Mein über alles geliebter Schatz
Heute vor drei Jahren durfte ich dich nach deinem einwöchigen Aufenthalt im Krankenhaus nach Hause holen.
Die Freude war gross - gleichzeitig die Angst um dich - dieses diffuse Gefühl, dir nicht helfen zu können, die Mitverantwortung für dein Wohl zu tragen - woher soll ich bloss , nach jahrelangem Auf und Ab , erneut die Kraft dazu nehmen?
Wir spürten beide, dass deine Kraft zu kämpfen schwächer wird - dass kein Arzt der Welt diese Entwicklung aufhalten kann - dass die Katastrophe immer näher rückt - dass es kein Entrinnen gibt - dass wir machtlos ausgeliefert sind.
Du bist noch so schwach - Im Krankenhauszimmer warten wir auf das Austrittsgespräch mit dem Arzt - ich spüre eine grosse Angst - ein unendlicher Druck - eine Macht- und Hilflosigkeit, wie ich sie so noch nie gespürt habe - du spürst dasselbe - wir sprechen darüber.
Auf dem Krankenhausbett sitzend, wartend, hoffend.

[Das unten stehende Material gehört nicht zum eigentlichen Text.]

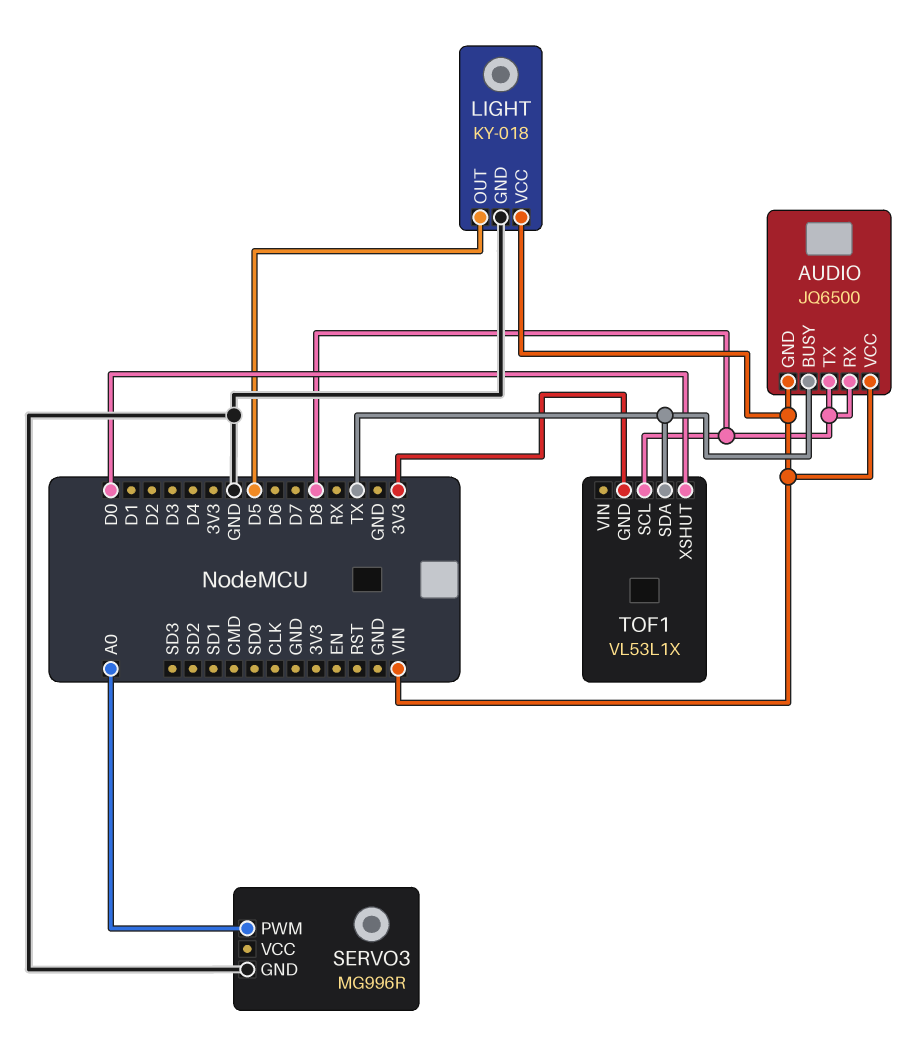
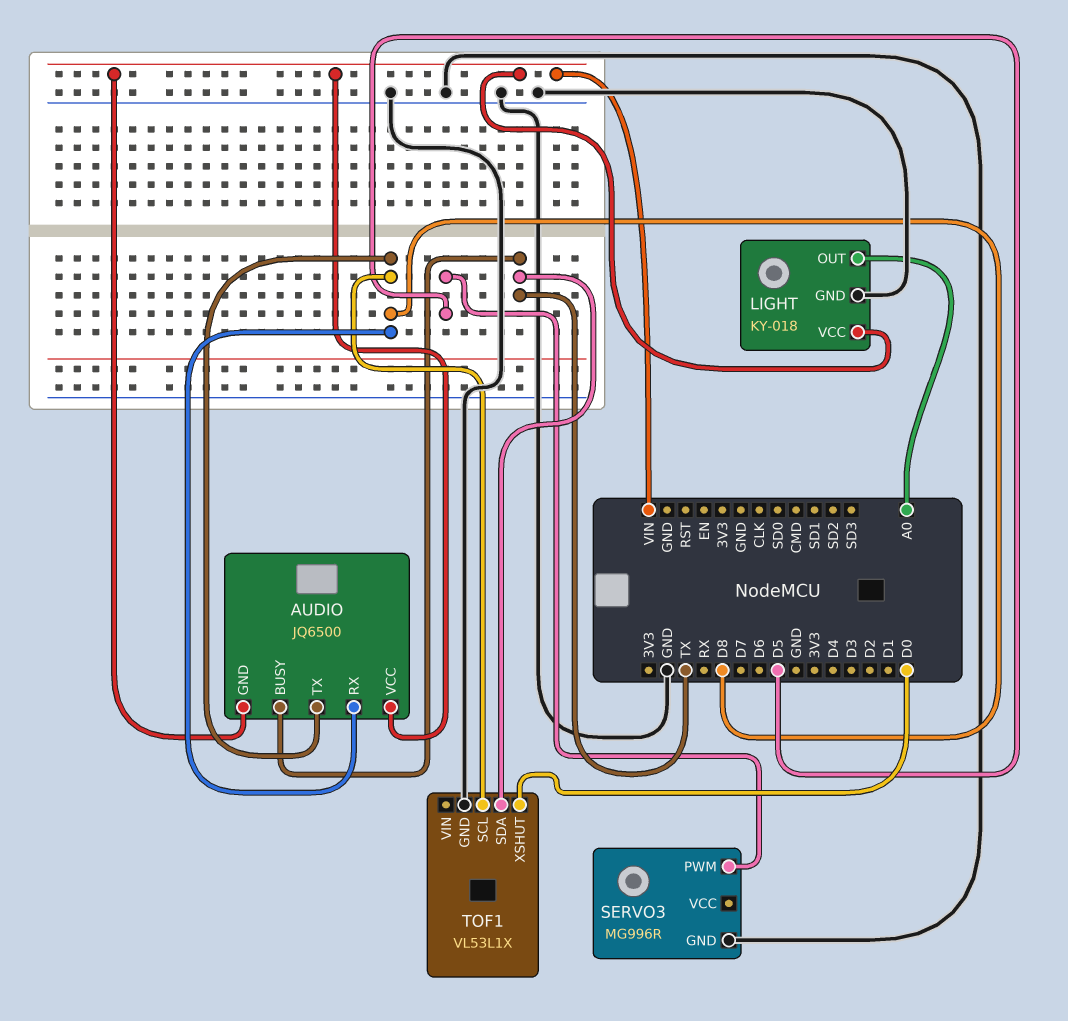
LIGHT pin OUT: D5 -> A0
SERVO3 pin PWM: A0 -> D5
TOF1 pin GND: 3V3 -> GND

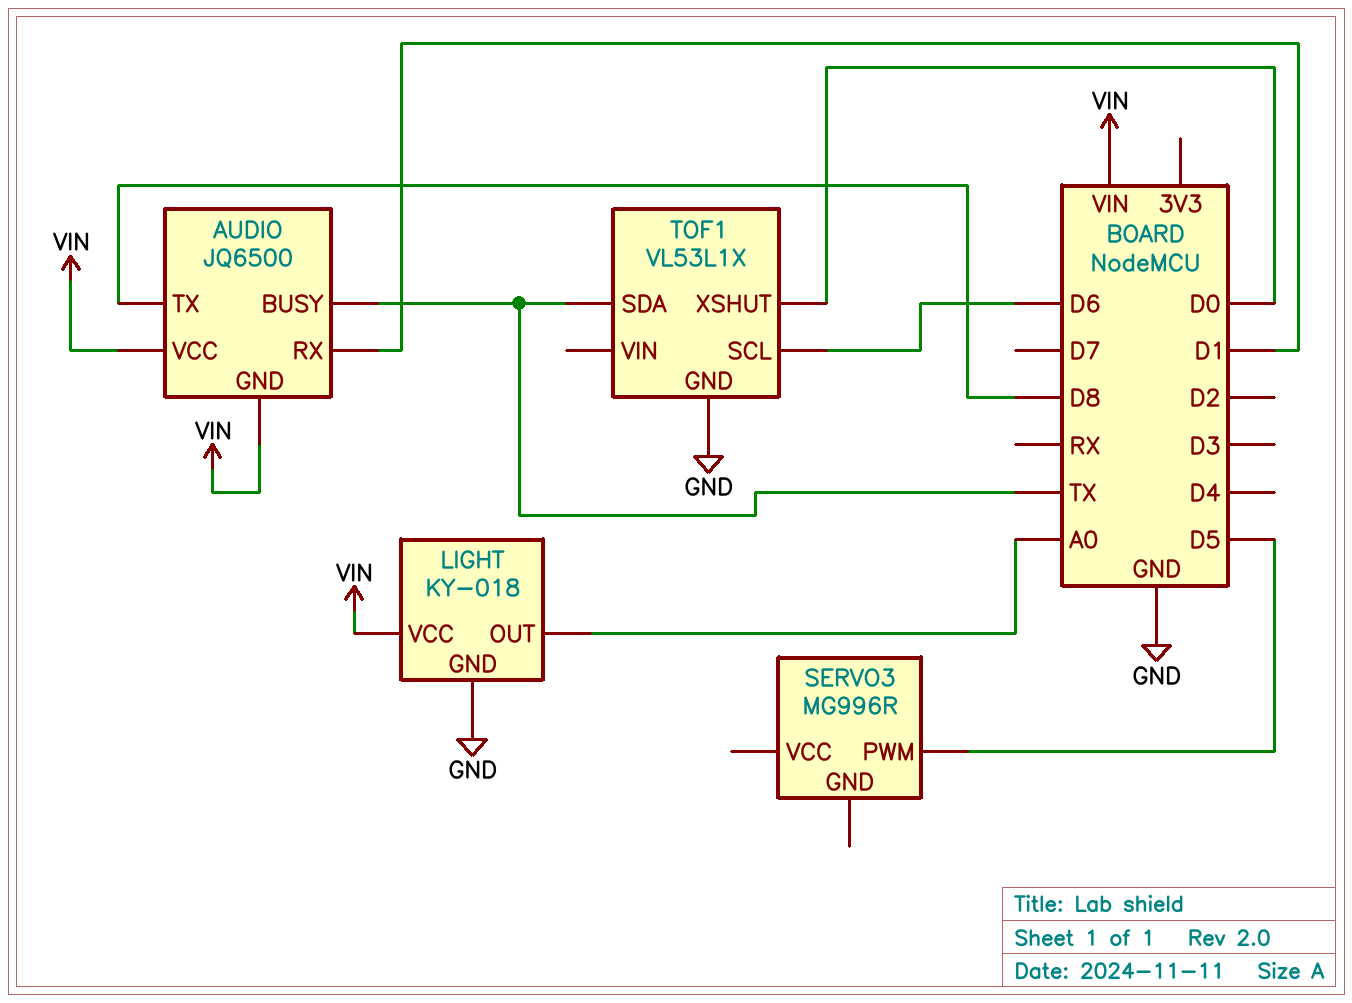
AUDIO pin RX: D8 -> D1
SERVO3 pin GND: GND -> none
TOF1 pin SCL: D8 -> D6

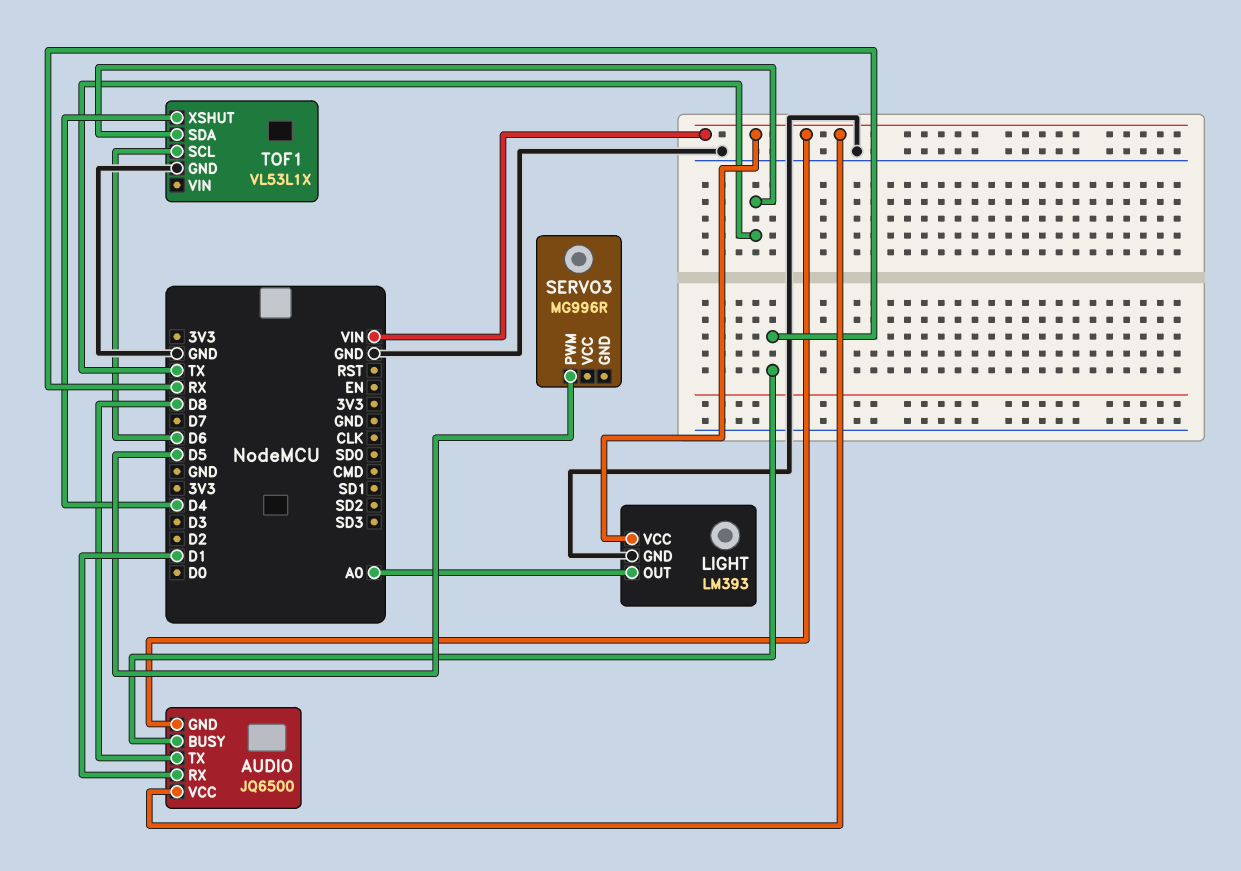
AUDIO pin BUSY: TX -> RX
LIGHT: KY-018 -> LM393
TOF1 pin XSHUT: D0 -> D4

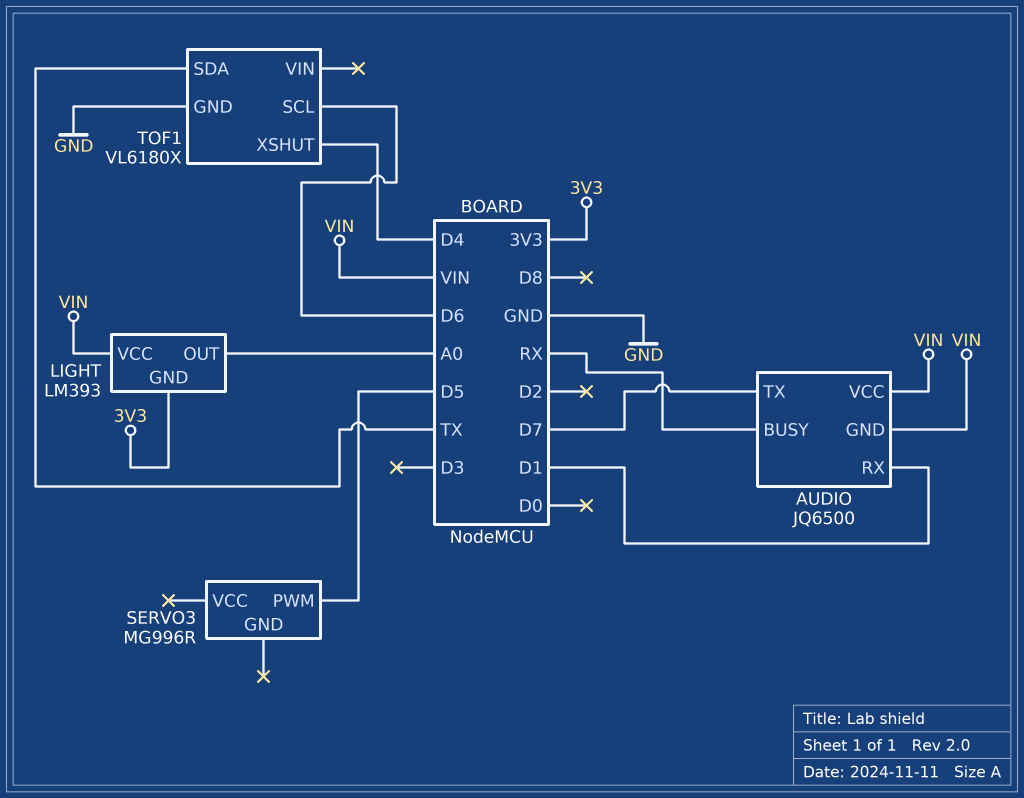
AUDIO pin TX: D8 -> D7
LIGHT pin GND: GND -> 3V3
TOF1: VL53L1X -> VL6180X

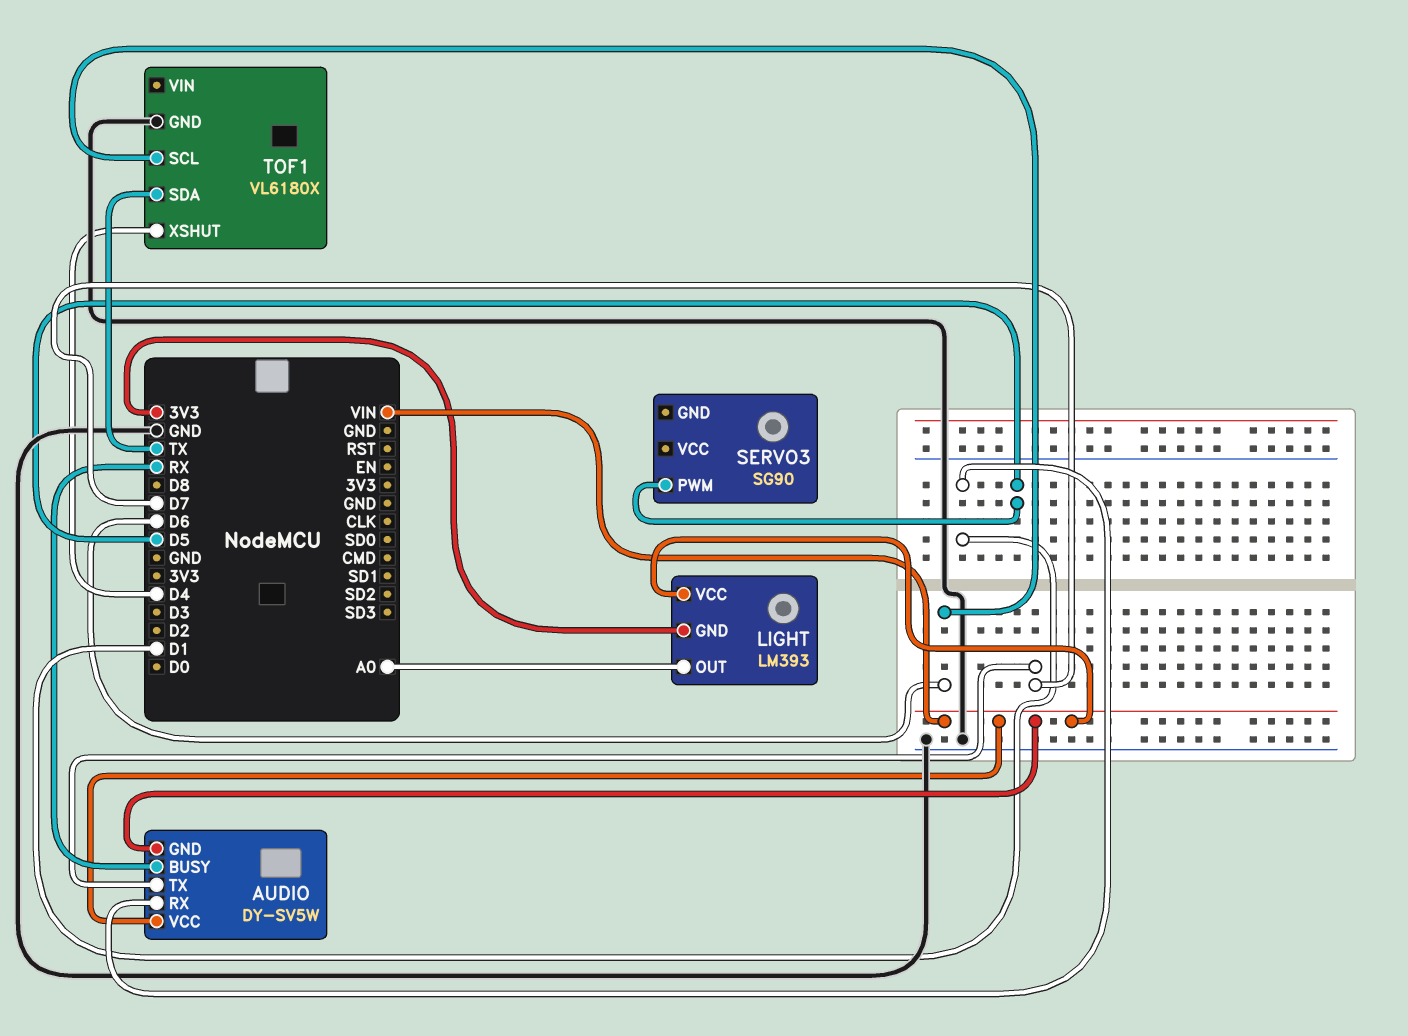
AUDIO: JQ6500 -> DY-SV5W
SERVO3: MG996R -> SG90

Der junge, verständnislose Assistenzarzt, der dann eintrifft, antwortet zu all unseren Bedenken immer mit demselben Satz: besprechen Sie das mit Ihrem Hausarzt. Wir erwähnten, du seist noch zu wenig kräftig , ob es nicht sinnvoller wäre, dich hier noch etwas aufzubauen.Besprechen Sie das mit Ihrem Hauarzt......Er schickt uns tatsächlich in diesem Zustand einfach nach Hause.
Du bist so schwach, kraftlos - ich bin froh, dass du die vielen Treppen in unsere Wohnung schaffst und endlich im Wohnzimmer bist.
Du setzt dich aufs Sofa und ich bin so glücklich, dass du wieder da bist, gleichzeitig sehr bedrückt, weil ich spüre, dass Dieses Mal etwas anders ist, als alle die vorangegangenen Male.
Eine unbestimmte Schwere liegt in der Luft, wirst du dich auch diesmal erholen?
Meine Angst, dich zu verlieren wird immer grösser, entwickelt sich zu einem Monster, das meinen Magen zusammendrückt, meine Speiseröhre verkrampft, meine Sinne und mein Handeln in unkontrollierbare Gefühlsaausbrüche lenkt. Ich weiss nicht, wie ich das schaffen soll, wo finde ich die Kraft, weiter für dich da zu sein, was kommt da alles auf uns zu?
Es ist ein ungleicher Kampf, den wir nicht gewinnen können, ich spüre, wie alle unsere Bemühungen ins Leere laufen.
Es folgte unser letzter gemeinsamer Monat.
Heute weine ich, ich halte diese Erinnerungen nicht aus - diese Qual des inneren und äusseren Alleinseins. Mein Herz ist gebrochen.